Но все могло измениться. Я смотрела в огонь и сознавала, что должна сказать ему. Не знаю, что меня сдерживало. Остальные женщины твердили: ну же, расскажи ему, ради богов, чего же ты ждешь? Это был мой шанс обеспечить себе достойную жизнь или нечто похожее на нее. Я вспоминала, что говорила Рица о Хрисеиде: стоило ей родить Агамемнону сына, и ее жизнь преобразилась бы. И все-таки я молчала, потому что сознавала: моя жизнь изменится, как только я признаюсь. Я стану матерью – вероятно, стану – троянца и грека. И тогда старые привязанности, старые убеждения – все то немногое, что у меня осталось – канут в прошлое. Поэтому я смотрела в огонь, потягивала вино и молчала.

46

Ему пришлось попотеть, чтобы выбить одиннадцать дней перемирия, обещанных Приаму. Пришлось убеждать не только Агамемнона, но и всех остальных царей. Все настаивали на том, чтобы, наоборот, усилить натиск – теперь, когда Троя обескровлена после смерти Гектора. И, в сущности, их доводы были неоспоримы. Но каким-то образом ему все же удалось их убедить. Патрокл гордился бы им. И даже Одиссей, который искусно опровергал все его доводы, в конце концов сказал:

– Что ж, это было неожиданно. Быть может, мы сделаем из тебя дипломата – однажды…
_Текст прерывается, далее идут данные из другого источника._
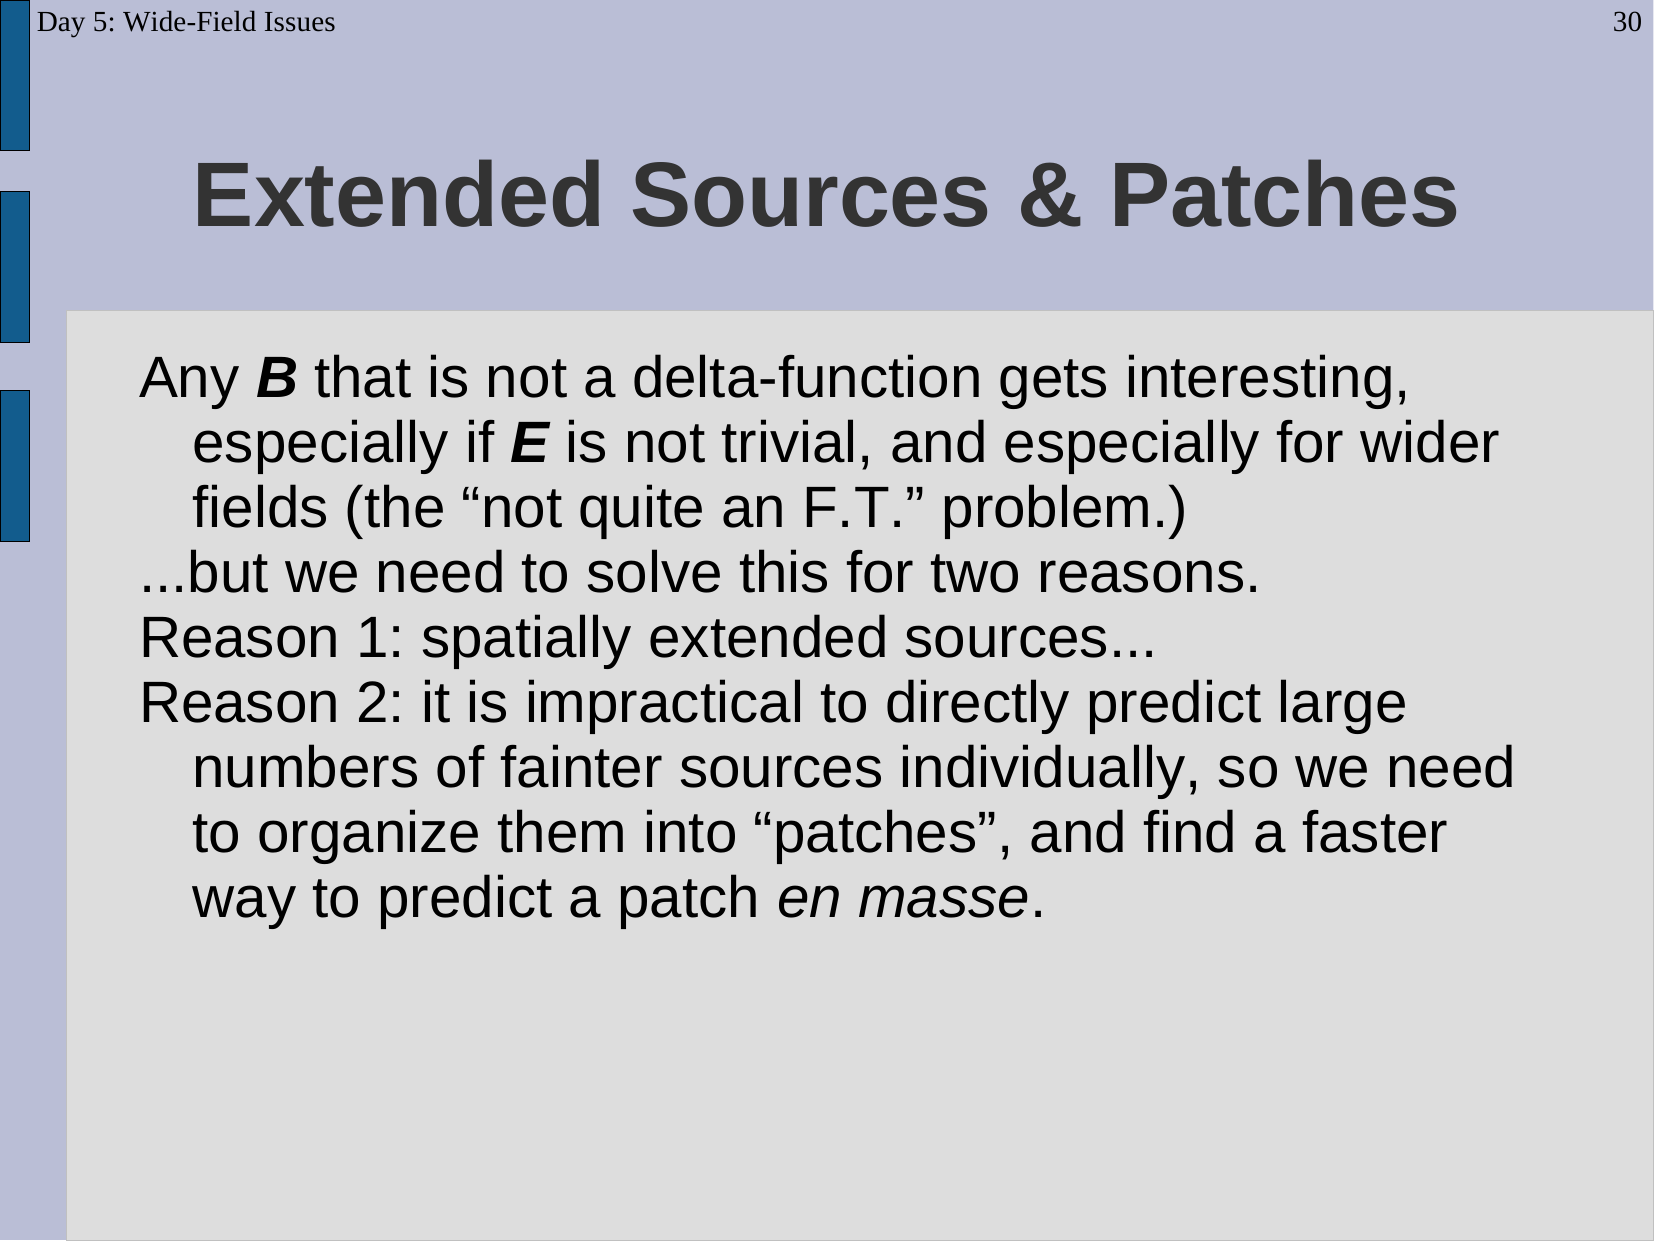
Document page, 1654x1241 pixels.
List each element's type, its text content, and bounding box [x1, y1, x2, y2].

list Any B that is not a delta-function gets interesting, especially if E is not trivial, and especially for wider fields (the “not quite an F.T.” problem.) ...but we need to solve this for two reasons. Reason 1: spatially extended sources... Reason 2: it is impractical to directly predict large numbers of fainter sources individually, so we need to organize them into “patches”, and find a faster way to predict a patch en masse. [121, 344, 1534, 1127]
title Extended Sources & Patches [121, 91, 1534, 299]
Ахилл лишь рассмеялся и покачал головой.

«Однажды» уже ничего не будет.

* * *

Каждое утро он отправляется на берег и, стоя на полосе твердого песка, ждет появления матери.

Сначала видит лишь темное пятно на белой занавеси тумана. Но вот она выходит из воды, приближается по мелководью, и можно разглядеть серебристый отлив на ее коже. Он тоскует по этим мгновениям и одновременно страшится их, потому что каждая их встреча – как затянувшееся прощание. Он устал и хочет, чтобы это поскорее закончилось. Вся его жизнь была пропитана ее слезами. И поэтому, когда она наконец-то скрывается в пенистых волнах, он чувствует затаенное облегчение. Туман, что возвещает ее появление, начинает рассеиваться, и вот перед ним уже простирается море, подернутое тонкой, прозрачной пеленой. Как заживающая рана под нежной пленкой кожи.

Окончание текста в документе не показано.